The phrase hung between then, along with his silent pleading. She wondered if he thought that looking as if he wanted to do it was a charade in the vain hope she'd reconsider. She couldn't, despite how much she wanted to.

"Imagine her," he said softly, suddenly.

"What?"

"Just imagine her for me, just for a second."

She saw her plainly then; a perfectly pink infant, tucked between her father's arms. She had ebony hair and dark, silken skin. She looked like a sin, a work of art, a garden of earthly delights made flesh.

"You think it's a girl," against her own will, against her better judgement, she caressed her stomach.
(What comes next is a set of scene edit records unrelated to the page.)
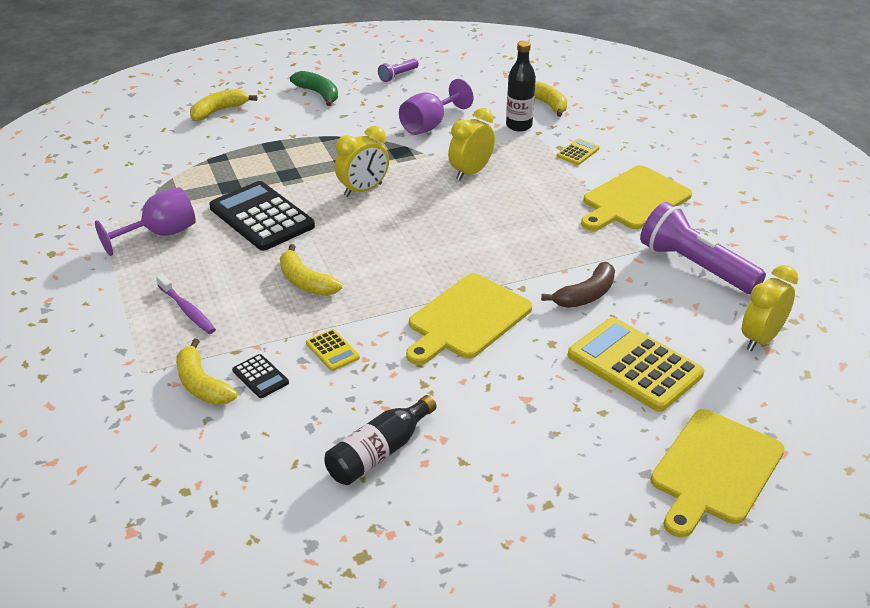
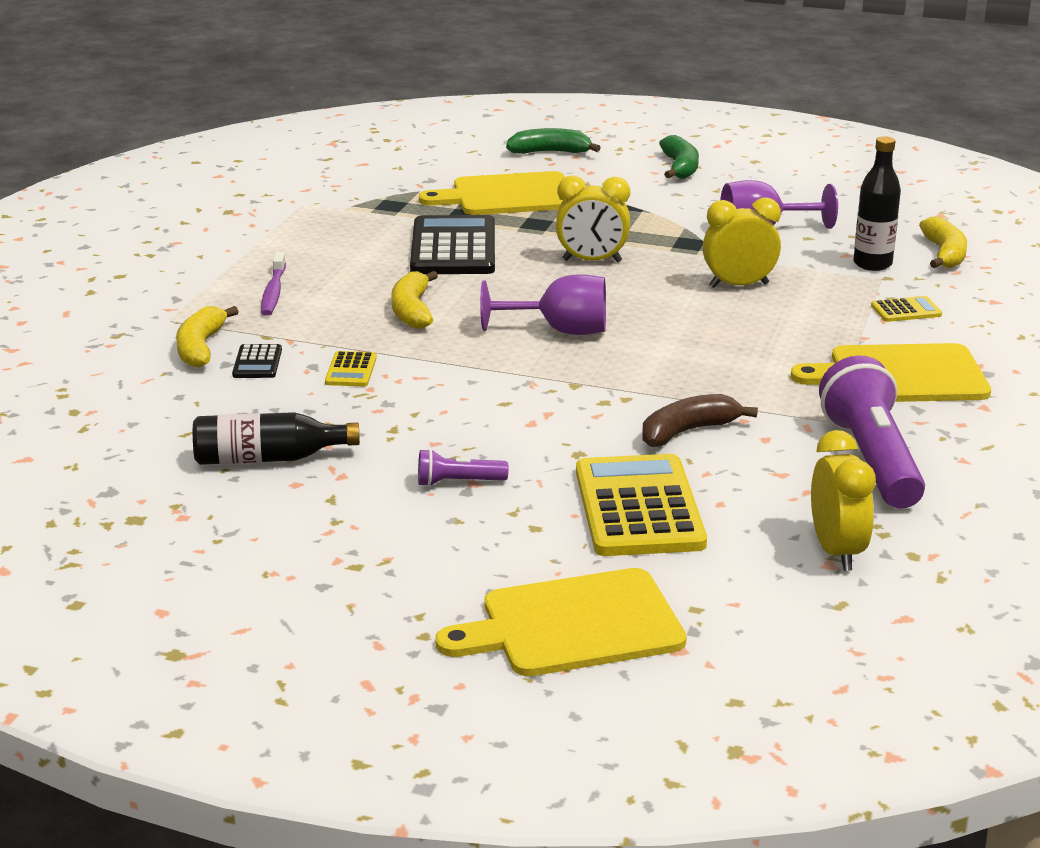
camera: 40 degrees right, 10 degrees down
(160, 234) = (339, 229): purple goblet -> purple goblet (560, 331)
(219, 111) = (550, 152): yellow banana -> green banana
(398, 76) = (799, 178): purple flashlight -> purple flashlight (458, 482)
(467, 319) = (521, 399): yellow cutting board -> yellow cutting board (508, 196)
(586, 295) = (688, 431): brown banana -> brown banana turned 150 degrees clockwise
(761, 339) = (836, 551): yellow clock -> yellow clock turned 90 degrees clockwise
Between her fingers and flesh and the soft, gentle murmuring of a body in agony, there was a bond forged in something stronger than steel and gold.

"Yes," he wouldn't look at her.

"I would have to sleep with him," she said, the very thought repulsing her, not because Rupert was unattractive but because it had been so very long and it had never been something that happened between then intentionally. Drunken and unfulfilled fumbles were their specialty.

"I won't ask you-"

"I don't know if I can," she said suddenly.

"I know," he insisted, "I know."

"No," she shook her head, "I thought it'd be easy, to get rid of it. You've made me see her. I don't know if I could live with myself. I don't know if I can…" Her voice gave way to tears and she fell against him, "Our baby."

"Our baby," he repeated her words as if they were a gentle prayer.

His arms wound around her and he held her to him as he hadn't done in weeks.

"Clarisse, take time. Think. Whatever you need me to do, I'll do it."

She knew his vow to be as true as all his others. Perhaps this time she didn't want it to be.